With the same clippers used for the legs, clip the hair in an upwards direction from the front legs, through the neck and on to the head. This clipping with a tighter blade should blend into the slightly longer hair on the body.
The hair on the head needs clipping from the nose up to the dome of the head and around the jaw. As much as possible should be trimmed with the big clippers and then the Mosers can be used to finish off.
With the thicker blades, clip the body hair to blend in with the already-trimmed legs and neck so that it looks as natural as possible. Start at the vein just above the hock on the hind leg and trim against the hair towards the spine using long blows, keeping the blade as flat as you can against the animal as you work towards the shoulder.
Because blunter blades are used for this, the same areas of hair need going over several times to get all the hair off and there are no lines or tufts visible on the body.
Moser clipping legs and head
Using the moser clippers, tidy up the hard-to-reach areas of the front and back legs and the head, including the ears.
Work on the ears from the tips down into the head.
Trim the tail with the udder clippers: start roughly level with the calf’s flank. The bottom of the tail should be left bushy.
The tail should be clipped all the way up, but leave the tail head as this will be finished as part of the top line.
Once all the initial clipping is complete, the calf should be washed again before finishing touches.

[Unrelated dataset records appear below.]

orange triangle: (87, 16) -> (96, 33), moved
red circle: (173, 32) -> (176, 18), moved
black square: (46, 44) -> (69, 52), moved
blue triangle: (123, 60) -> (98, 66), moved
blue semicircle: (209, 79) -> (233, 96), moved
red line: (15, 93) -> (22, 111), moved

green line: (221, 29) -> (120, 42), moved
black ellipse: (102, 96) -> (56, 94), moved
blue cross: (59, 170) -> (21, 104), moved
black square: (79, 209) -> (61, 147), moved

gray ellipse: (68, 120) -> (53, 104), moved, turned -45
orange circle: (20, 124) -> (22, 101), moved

Comb the hair into natural position
Comb the hair on the topline in the direction it has fallen naturally after the wash. By combing the hair down in that direction, it will set nice and straight and make it easier to dry into its final position for setting.
Drying the topline
Using the hairdryer and hair brush, the hair on the topline needs to be blown upright as straight as possible, holding the hairdryer at 45 degrees to the back, on the heat setting.
This is also a good time to blowdry the belly hair ready for a final trim.

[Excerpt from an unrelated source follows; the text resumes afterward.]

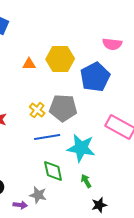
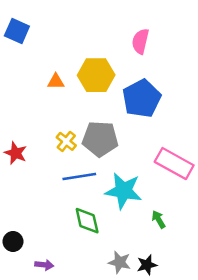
pink semicircle: (112, 44) -> (140, 41), moved, turned 96
green arrow: (86, 181) -> (159, 219), moved
gray star: (38, 195) -> (120, 262), moved

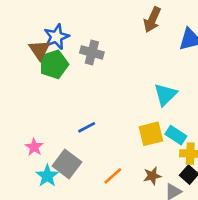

Depending on the calf, it may work to leave the belly hair a bit longer to accentuate the depth of the calf. In this case it needs to be blended into the body hair so there is not a stark contrast between the short body hair and longer blowdried belly hair.
It is then time to move on to finishing the top line.
Blend and set the topline
Using the Mosers, ensure the hair just beneath the topline blends seamlessly into the body hair. Then spray the topline with a setting spray to hold the hair in position, using an animal-friendly product.
The final topline cut
This stage may take some time and must not be rushed.
Using the same clippers used for the body hair, work along the topline slowly, taking any fine bits of hair off and perfecting the line so it is straight, levels out any natural highs and lows on the calf, and is just slightly angled up towards the head.
A pair of scissors can be useful at this stage to trim any bits the clippers have missed.
The process is a combination of trimming and spraying with hair spray, and using your hands to lift and set the tail fin hair in place.
Too much hairspray can make the hair stiff and hard to cut, but too little will not hold it in place.
The calf will go back to its bed before its show class, so around half an hour before going into the ring you need to blowdry off any straw or sawdust caught up in the hair and blowdry the belly hair to give it a lift where it will have been flattened by the calf lying down.
The hairspray used in the setting process can leave a bit of white residue on some dark areas of hair. To rectify this, spray the black areas along the back with a black hair spray (animal friendly). Use a cover on the white areas while doing this to ensure the spray doesn’t drift on to those.
Using a soft bristle brush, give the calf a final brush down and mist her with a shine spray to create a glossy finish on her coat.
With the hairbrush used for the topline, backcomb the tail hair to fluff up the tail bush and then set it with hairspray.
Leather halter on
Once the rope halter has been switched for a leather one, the calf is ready to enter the ring.